◆ **Exercise aim**: Word for word, print each record, dropping any image it holds.

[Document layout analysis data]
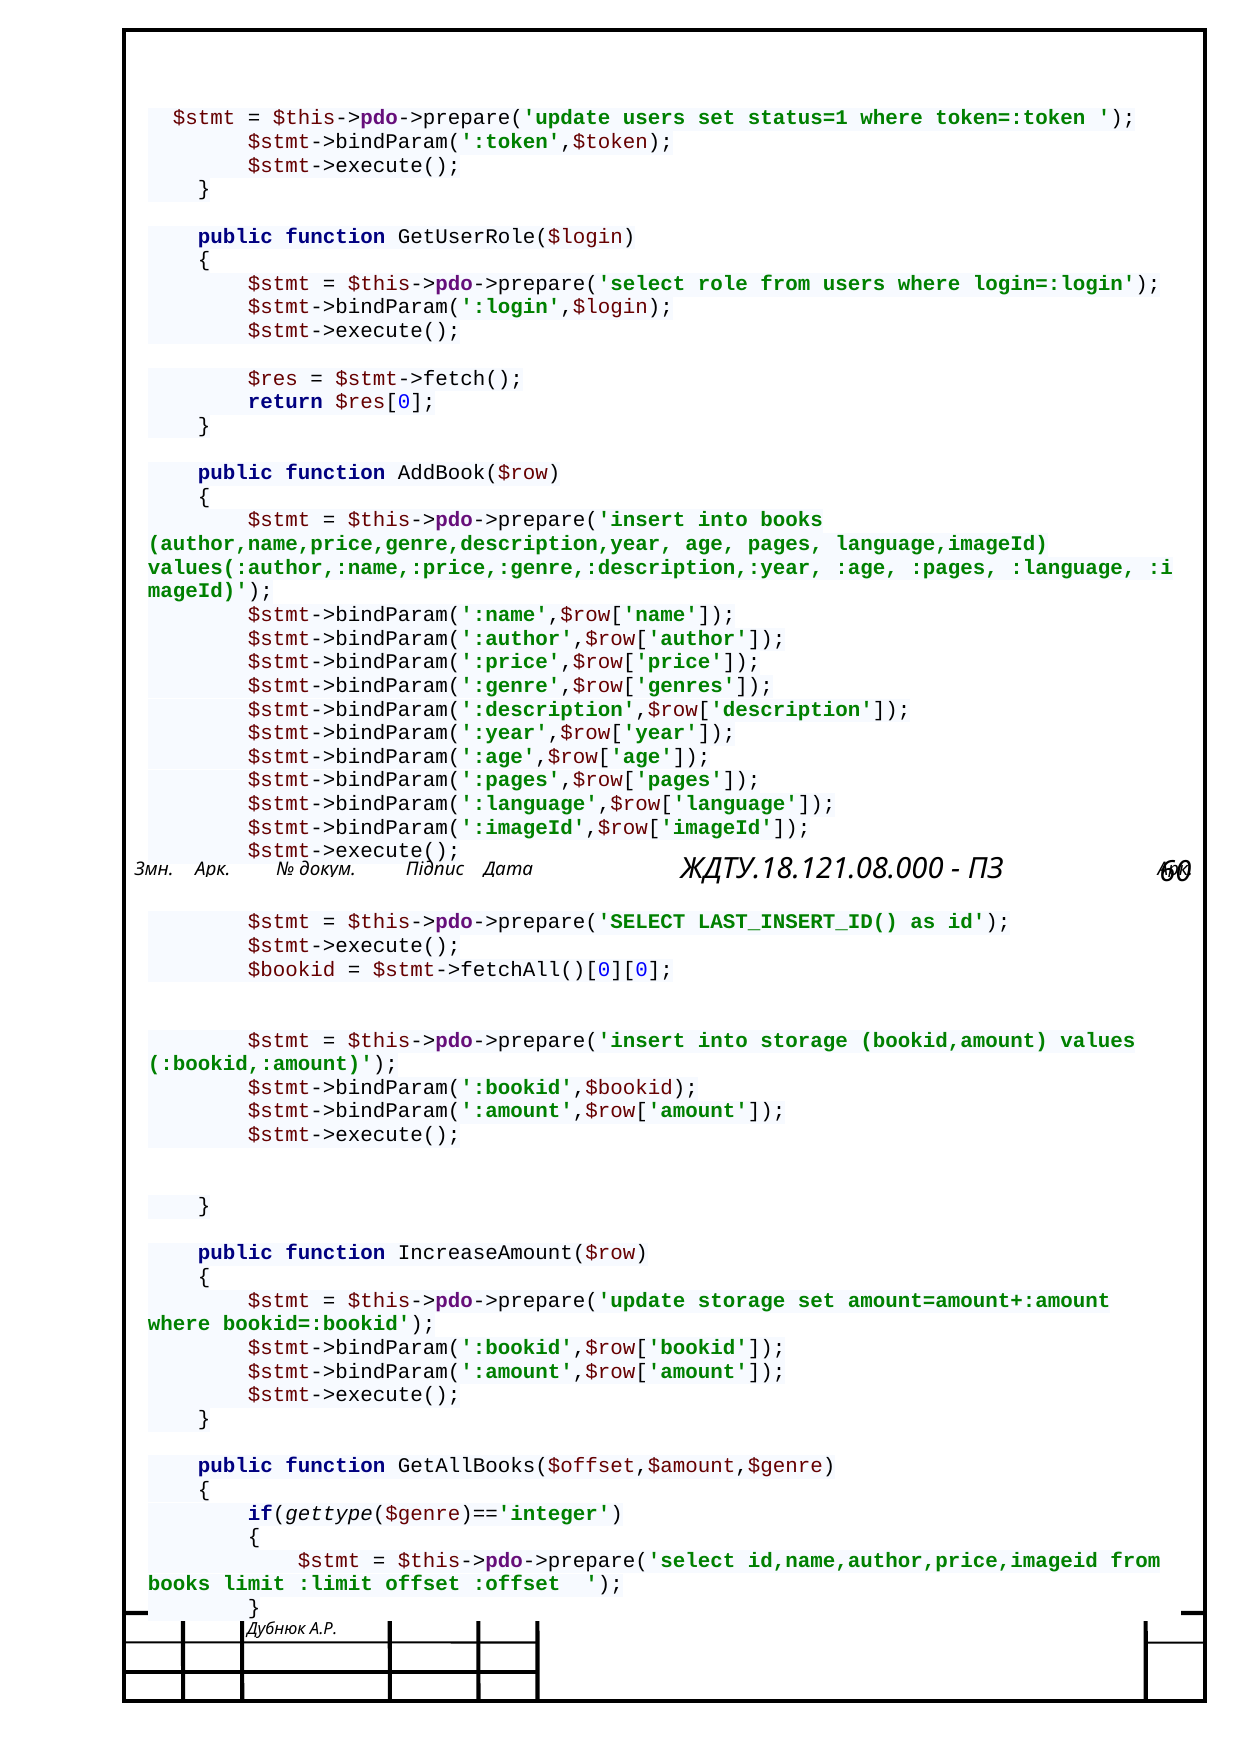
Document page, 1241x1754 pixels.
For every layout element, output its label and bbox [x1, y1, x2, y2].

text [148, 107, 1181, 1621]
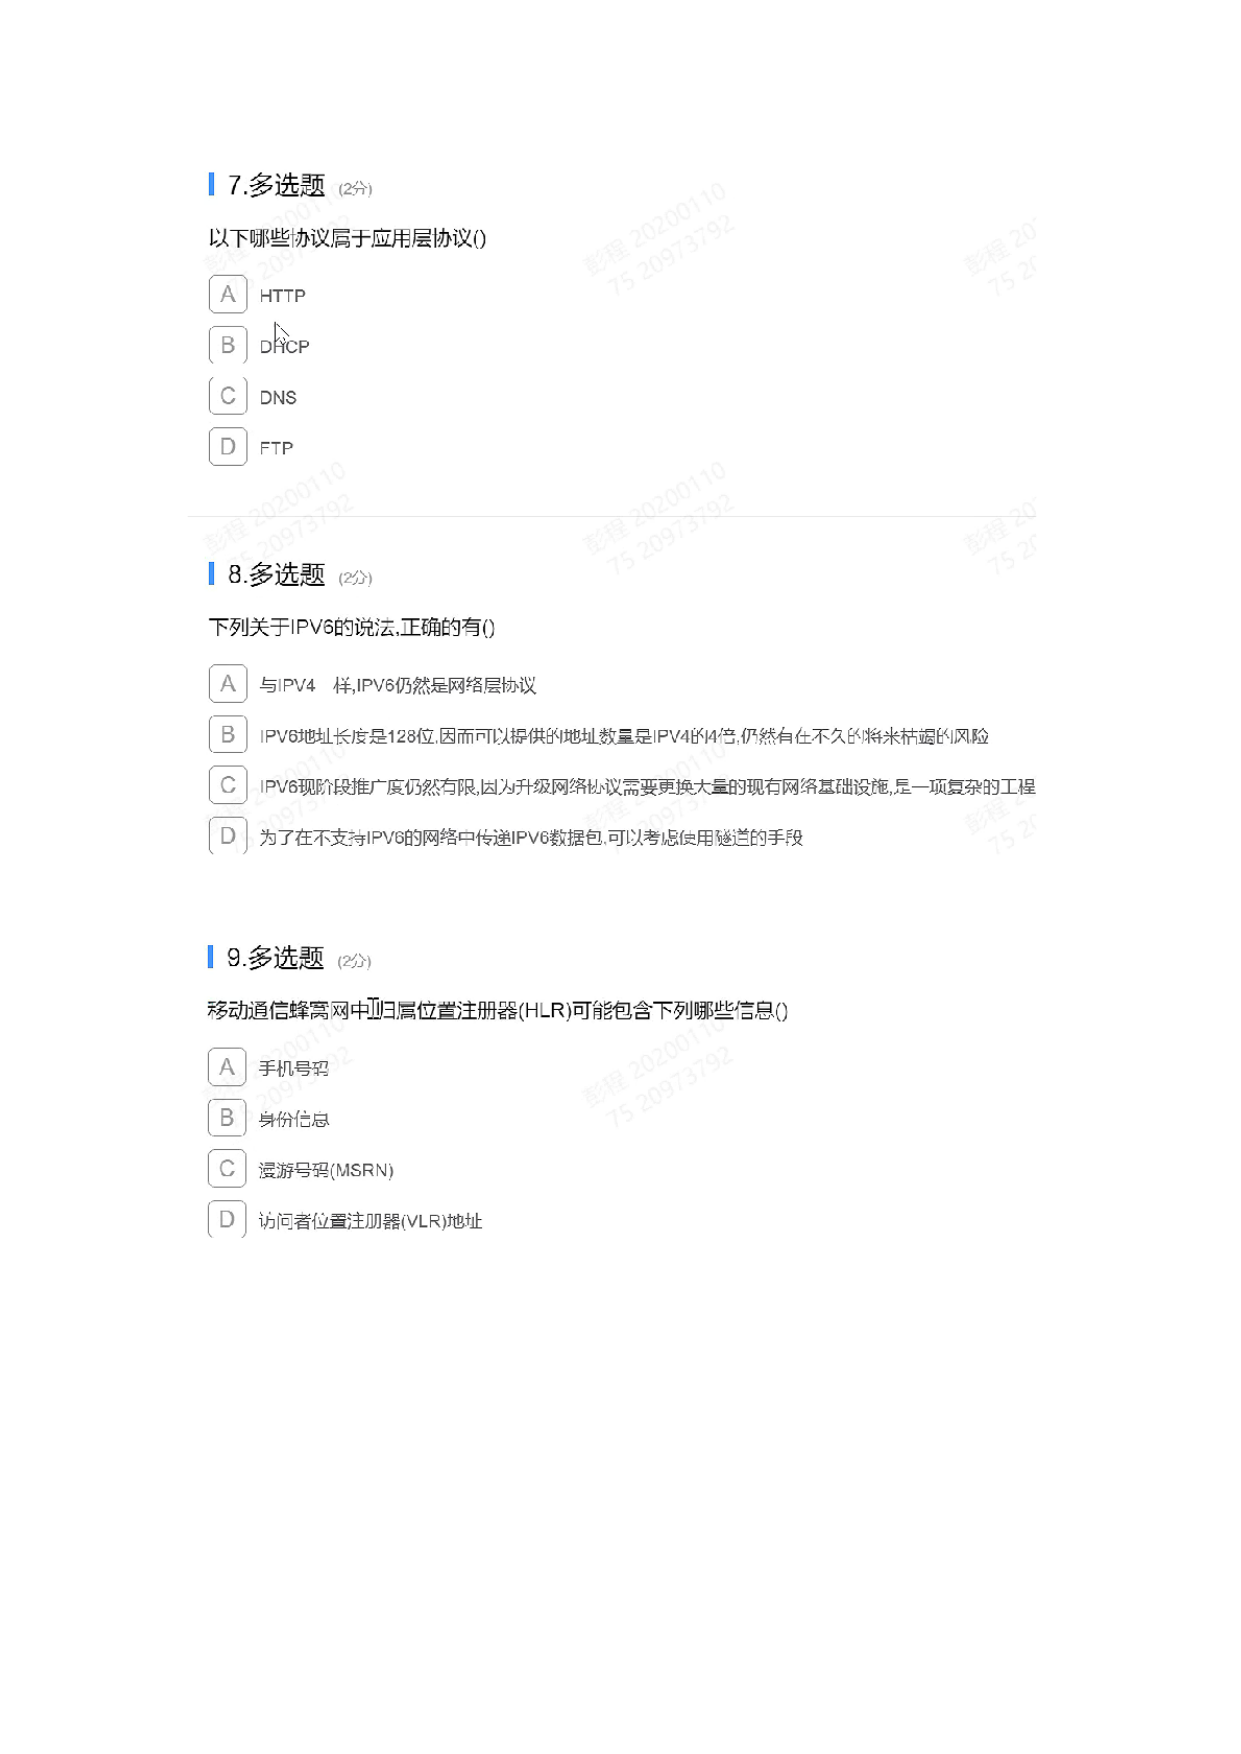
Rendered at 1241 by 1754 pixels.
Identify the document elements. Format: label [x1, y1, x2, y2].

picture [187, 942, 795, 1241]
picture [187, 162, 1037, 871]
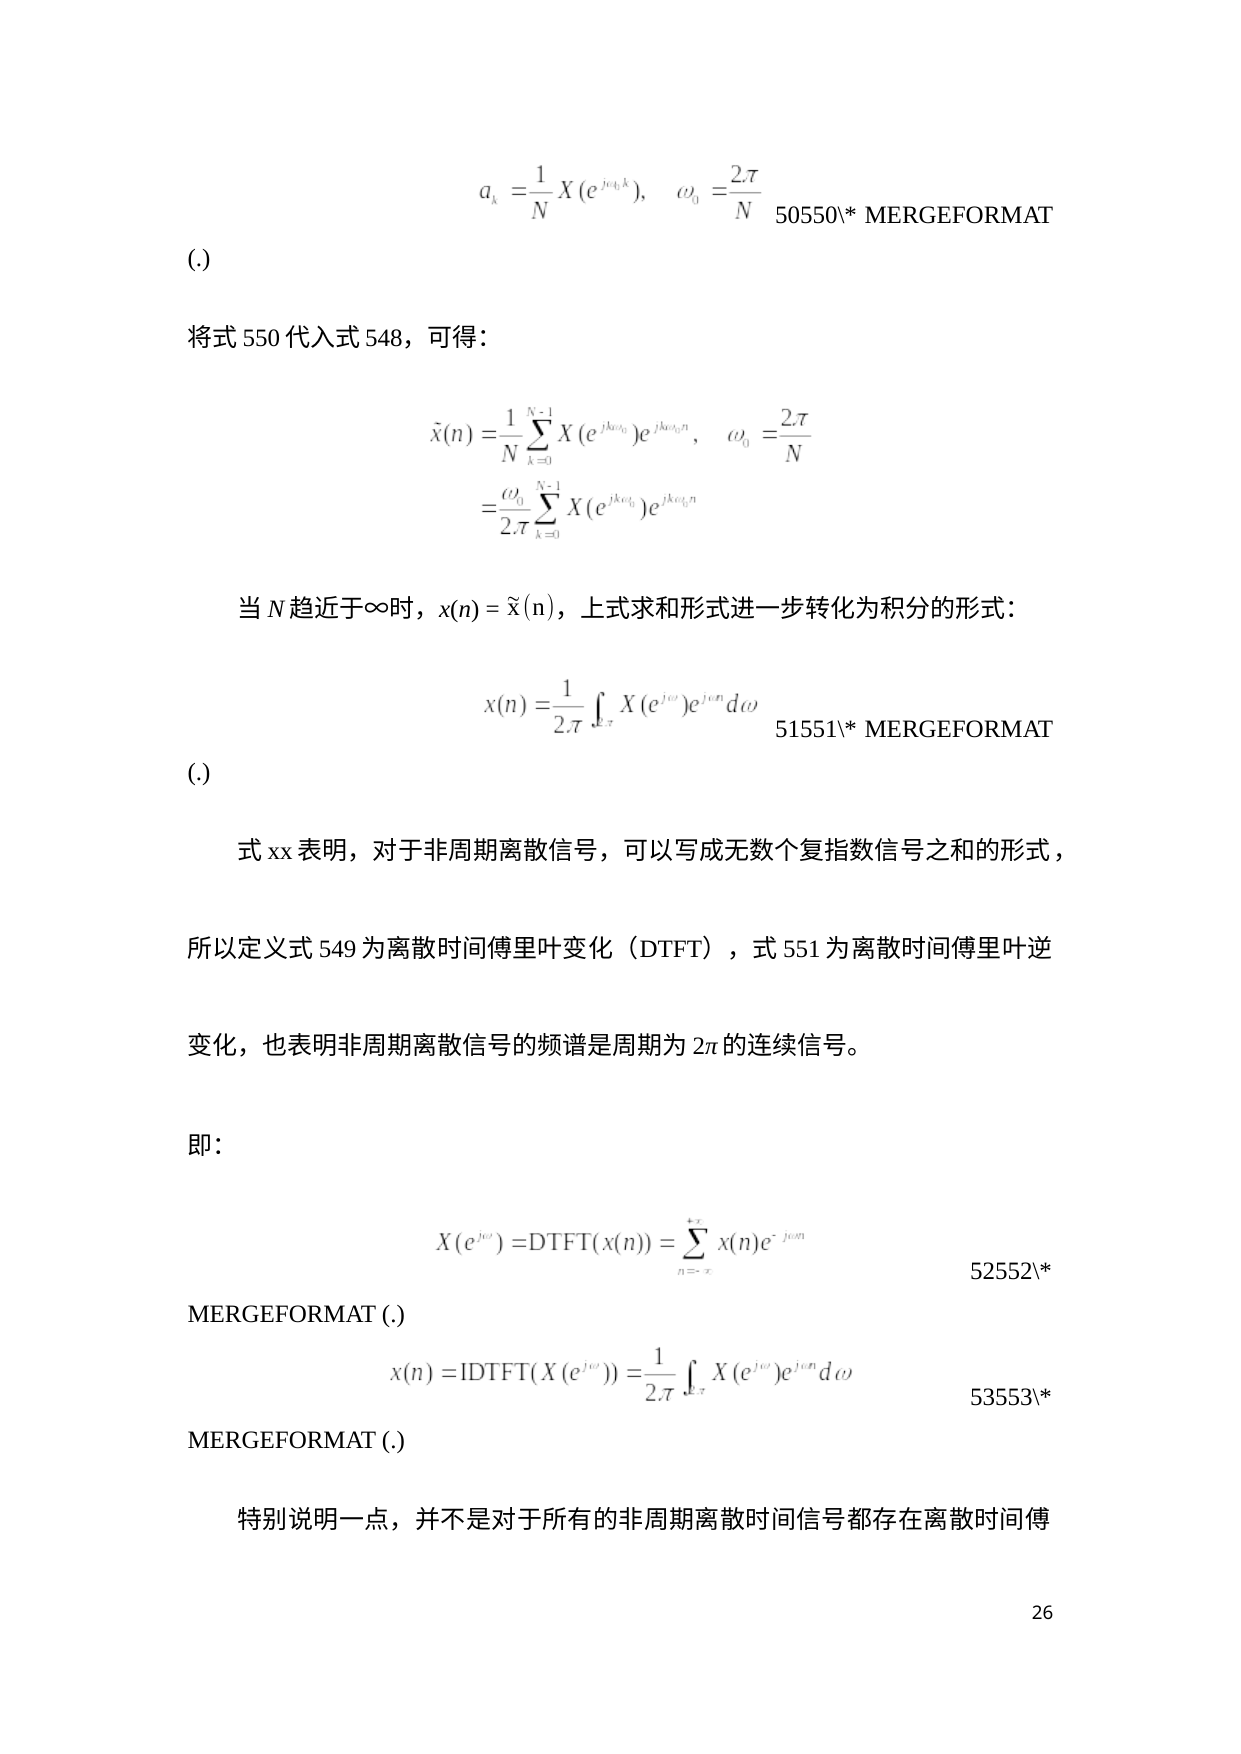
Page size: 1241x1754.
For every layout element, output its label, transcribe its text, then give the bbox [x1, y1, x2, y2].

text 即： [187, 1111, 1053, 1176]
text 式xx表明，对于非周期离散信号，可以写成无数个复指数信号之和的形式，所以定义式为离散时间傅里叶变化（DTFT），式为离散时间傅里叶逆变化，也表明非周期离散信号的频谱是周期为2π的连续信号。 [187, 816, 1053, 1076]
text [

◆ **The answer**:
Document page, 1241x1754 pixels.
For every layout element, output its label and bbox [x1, y1, x2, y2].

text [148, 107, 1181, 1621]
Rendered at 1241 by 1754 pixels.
Identify the document elements. Format: label [x1, y1, x2, y2].

picture [187, 942, 795, 1241]
picture [187, 162, 1037, 871]
Page size: 1241x1754.
For every layout element, output its label, transcribe its text, then give the bbox [x1, y1, x2, y2].

text 即： [187, 1111, 1053, 1176]
text 式xx表明，对于非周期离散信号，可以写成无数个复指数信号之和的形式，所以定义式为离散时间傅里叶变化（DTFT），式为离散时间傅里叶逆变化，也表明非周期离散信号的频谱是周期为2π的连续信号。 [187, 816, 1053, 1076]
text [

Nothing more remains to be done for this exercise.